GIVEN INSTRUCTION:
Please reproduce the part of the Jacob and Esau sermon below, starting at "Oh, he was a" and ending at "something to Jacob.".

Start of QUOTED TEXT

I love Jacob. I hate Esau. Do you want some
insight into God's wrath upon Esau? Do you want some understanding
of God's wrath upon Esau? Do you want to have some insight
into why God despised Esau and loved Jacob? Now you read the
lives of those two boys. Esau's life, see, so was more
commendable than Jacob's. Now, it certainly was, according
to the Bible. Yes, sir, Esau stayed home, Esau
was a hunter, Esau was a man's man, Esau was a truthful man,
according to the Word of God, according to the judgments of
this world. lied to his father, he lied to
his brother, he lied to his uncle, he deceived his brother, he deceived
his father, he deceived his uncle, he deceived everybody that had
anything to do with it. He was a supplanter. He swindled
his uncle out of his speckled cattle, he swindled his brother
out of his birthright, and he swindled his father. Yet God
said, I love him. If you bring your God down to
the emotionless, you do good and God will bless you, and you
do bad and God will leave you, then that's not the God of Jacob. If you bring God down to the
militant, or God down to the emotionless, and God down to
the feeling, and God down to the lawgiver and the moralist,
this story won't do you any good. You know why God's wrath was
upon Esau? You think about it. Scripture says Esau despised
his birthright. He sold his birthright. You know
what the average person thinks? All that birthright consisted
of was he got the most in the wheel. That's about all they
think. But that's not it. That's not it. That birthright
was this. Listen to me. The firstborn was
sanctified to the Lord. He that openeth the womb, the
firstborn, belonged to God. The firstborn was a priest of
the family. The firstborn was a spiritual
leader of the family. The firstborn, God dealt with
the family through the firstborn. The firstborn took the Father's
place before God. And Esau said, that ain't worth
a plug nickel. That's not worth a bowl of beans.
I don't care about that sanctification of God. I don't care about that.
Oh, he was a moral man, and an honest man, and a man who took
care of his parents, and all that. But he had no thought for
God. That's what it is. And this is the religion of today,
though. This is the thought of today.
There's no need to recognize God's day, no need to recognize
God's word, no need to recognize God's church, no need to recognize
God's people, no need to recognize God's Son, no need to give myself
in identification with the living God. Yes, I treat my neighbor
right. But Jacob didn't treat his neighbor
right. But he knew God. He wanted that birthright. It
meant something to him. God meant something to Jacob.

End of QUOTED TEXT
Start of STORED ROWS

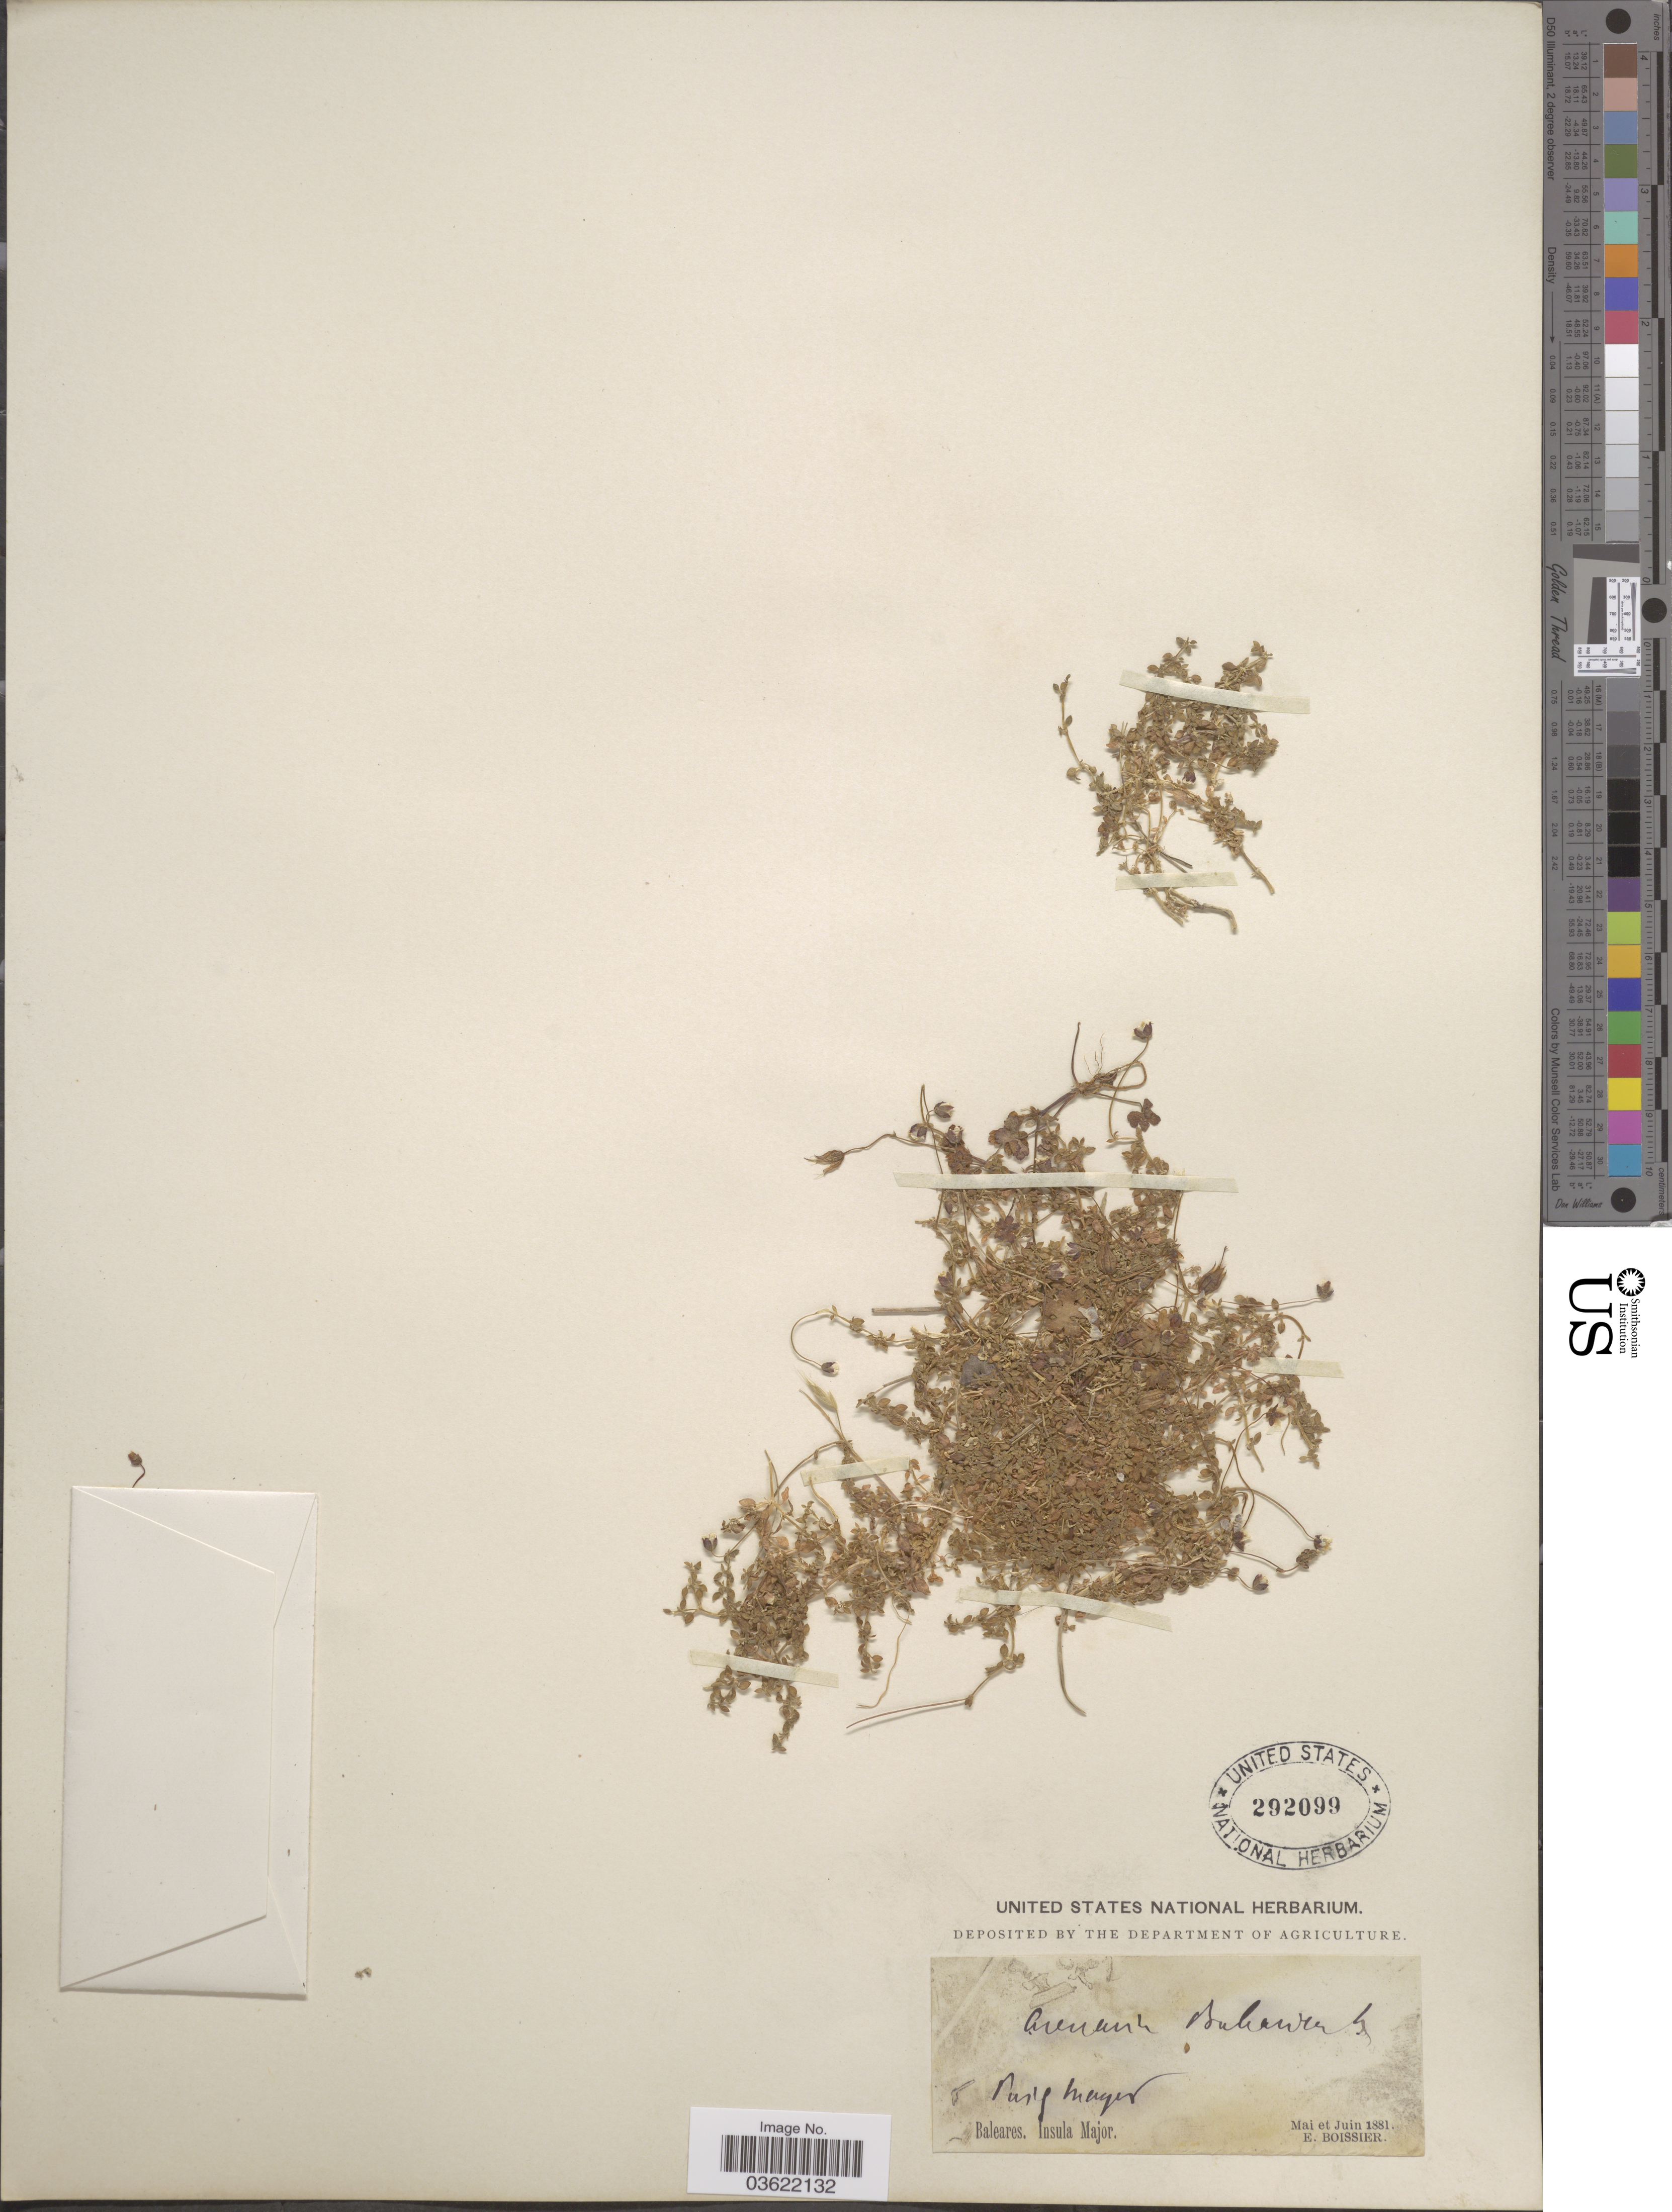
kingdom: Plantae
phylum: Tracheophyta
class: Magnoliopsida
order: Caryophyllales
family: Caryophyllaceae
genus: Arenaria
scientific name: Arenaria balearica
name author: L.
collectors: P. Boissier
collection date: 1881-05/1881-06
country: Spain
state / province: Islas Baleares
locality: Baleares. Insula Major.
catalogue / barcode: US 292099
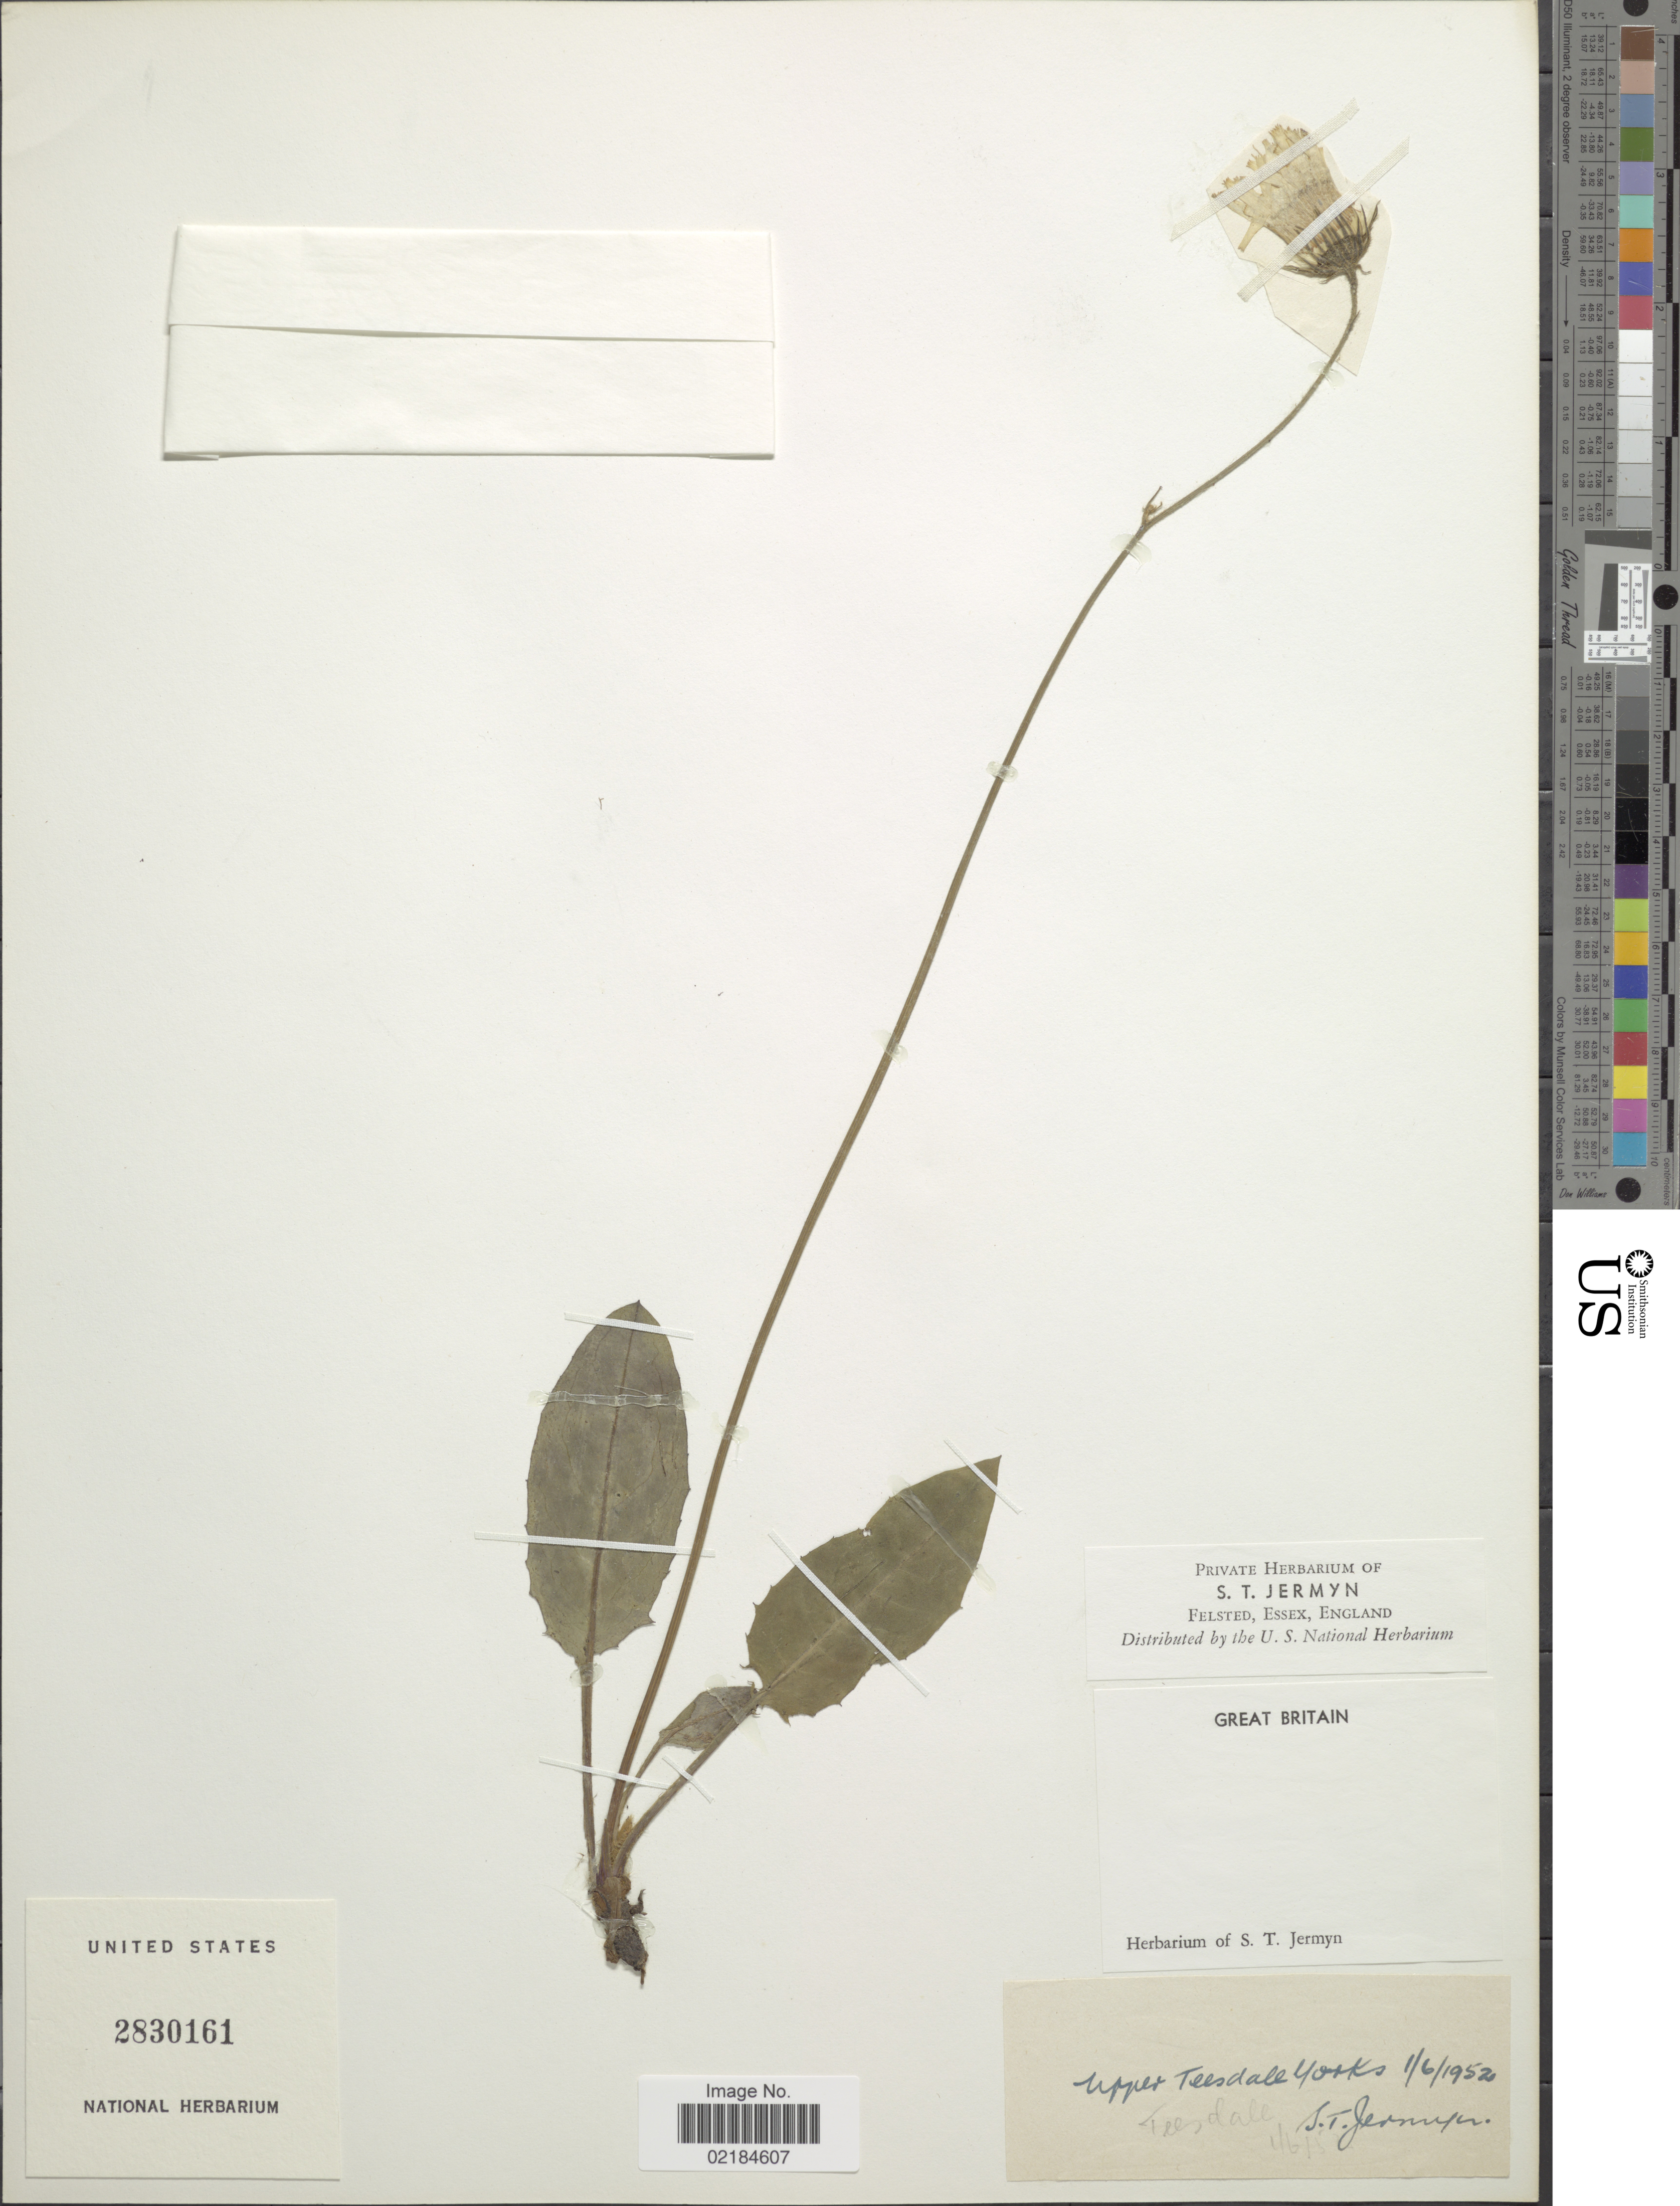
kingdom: Plantae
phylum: Tracheophyta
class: Magnoliopsida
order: Asterales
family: Asteraceae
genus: Hieracium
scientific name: Hieracium repandulare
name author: Druce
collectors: S. Jermyn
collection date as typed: Transcribed d/m/y: 1/5/52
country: United Kingdom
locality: Great Britain, Upper Teesdale Yorks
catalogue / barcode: US 2830161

End of STORED ROWS

FINAL ANSWER:
Oh, he was a moral man, and an honest man, and a man who took
care of his parents, and all that. But he had no thought for
God. That's what it is. And this is the religion of today,
though. This is the thought of today.
There's no need to recognize God's day, no need to recognize
God's word, no need to recognize God's church, no need to recognize
God's people, no need to recognize God's Son, no need to give myself
in identification with the living God. Yes, I treat my neighbor
right. But Jacob didn't treat his neighbor
right. But he knew God. He wanted that birthright. It
meant something to him. God meant something to Jacob.